1. Rationalizing the Need for More Efficient Supply Chain Practices in the Agricultural Sector
Over the last ten years, there has been a huge growth in imported food items into Pakistan, including cheese, fruits, canned food products, processed livestock, exotic vegetables and fruits, and many other agricultural products due to a performance gap — shortcomings in existing practices, particularly with respect to technological developments at global level.
The horticulture part is vulnerable to significant levels of off-farm damages. Most natural products such as vegetables etc., are profoundly short-lived, and if care isn't taken in their collection, preservation, storage and transport, they before long rot and cannot be utilized by humans. Assessments of post-harvest losses in Pakistan are tremendous and a few specialists put these as high as 40% of the total cultivated produce. These losses of the agribusiness products in Pakistan has been a significant obstruction to the improvement of the local horticulture esteem chain (USAID Workshop,, Karachi- List of Challenges, n.d.).
Intermediate storage facilities play a critical role in preserving the quality of post-harvest products. These not only decouple distribution from production but also ensure a buffer that helps level off demand and supply mismatches. An adequate buffer of commodity crops also stabilizes price volatility. While storage facilities can be constructed or provided at pre-defined locations, it makes more economic sense to integrate them into the broader context of the overall design of the agriculture supply chain network. This network may be region specific that allows for carefully identifying and incorporating into the design all possible cost elements and logistics constraints that impact profitability.
Temperature and relative humidity are said to be the two most important environmental factors influencing the quality and storage life of fresh produce. Safe storage and transient purposes are well served if the stipulated ambient conditions are maintained.

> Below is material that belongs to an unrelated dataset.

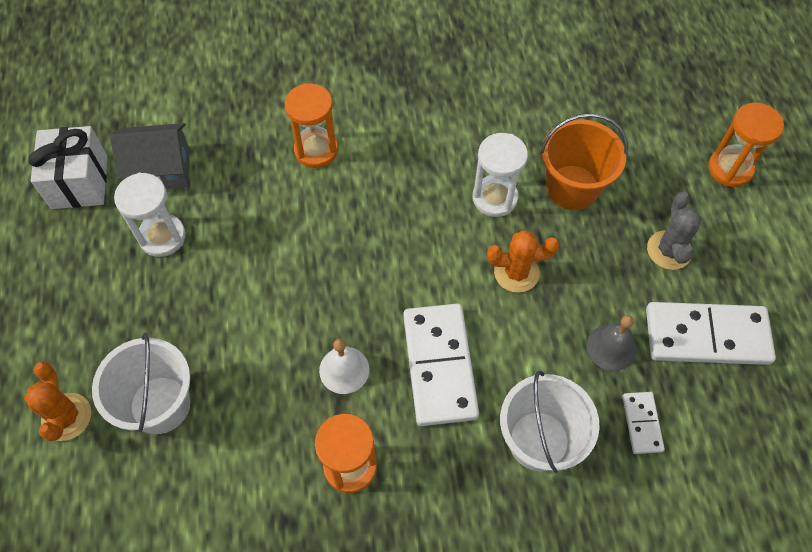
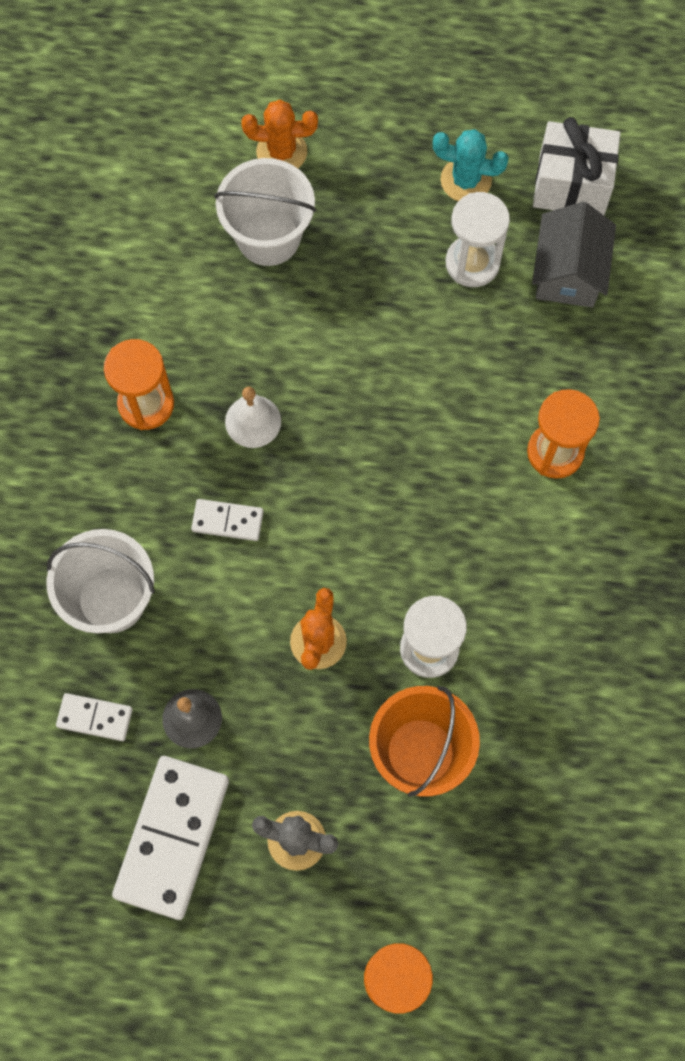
camera: 105 degrees right, 10 degrees up
white domino [403,303,479,426] -> white domino [191,499,264,541], size x0.49
none -> turquoise cactus [433,129,509,201]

In the absence of cold storage and related cold chain facilities, the farmers are forced to sell their produce immediately after harvest which results in glut situations and low price realization. Cold chain infrastructure for fruits and vegetables can substantially improve storage quality and reduce wastage.
Currently, no such technology is in use especially with respect to the overall supply chain network design. In fact, supply chain analytics and optimization software hardly find their presence in most higher education institutions in the country. Further, while solar technology has been incentivized locally in recent years, its more regulated design in food storage applications is yet to be tested. The initial proposition of the authors relies heavily on its evidence in several Asian and African countries, more specifically like India and Kenya. But Pakistan has the base infrastructure for indigenously manufacturing most of the design components of solar-powered systems envisaged in this chapter.
In developing the entire proposed framework, it will be imperative to restrict the mathematical model to just a limited combination of farms, markets, storage sites, and products for any specific region. This will be unavoidable since comprehensive data will not be available without detailed site visits targeting growers, transporters, and customers. Also, large scale models require software that are only available commercially. However, the beauty of mathematical modeling is its ability to expand in scope without involving additional modeling logic. Once a scaled-down version has been validated, it becomes relatively easy to incorporate many other routes, costs and constraints into the model.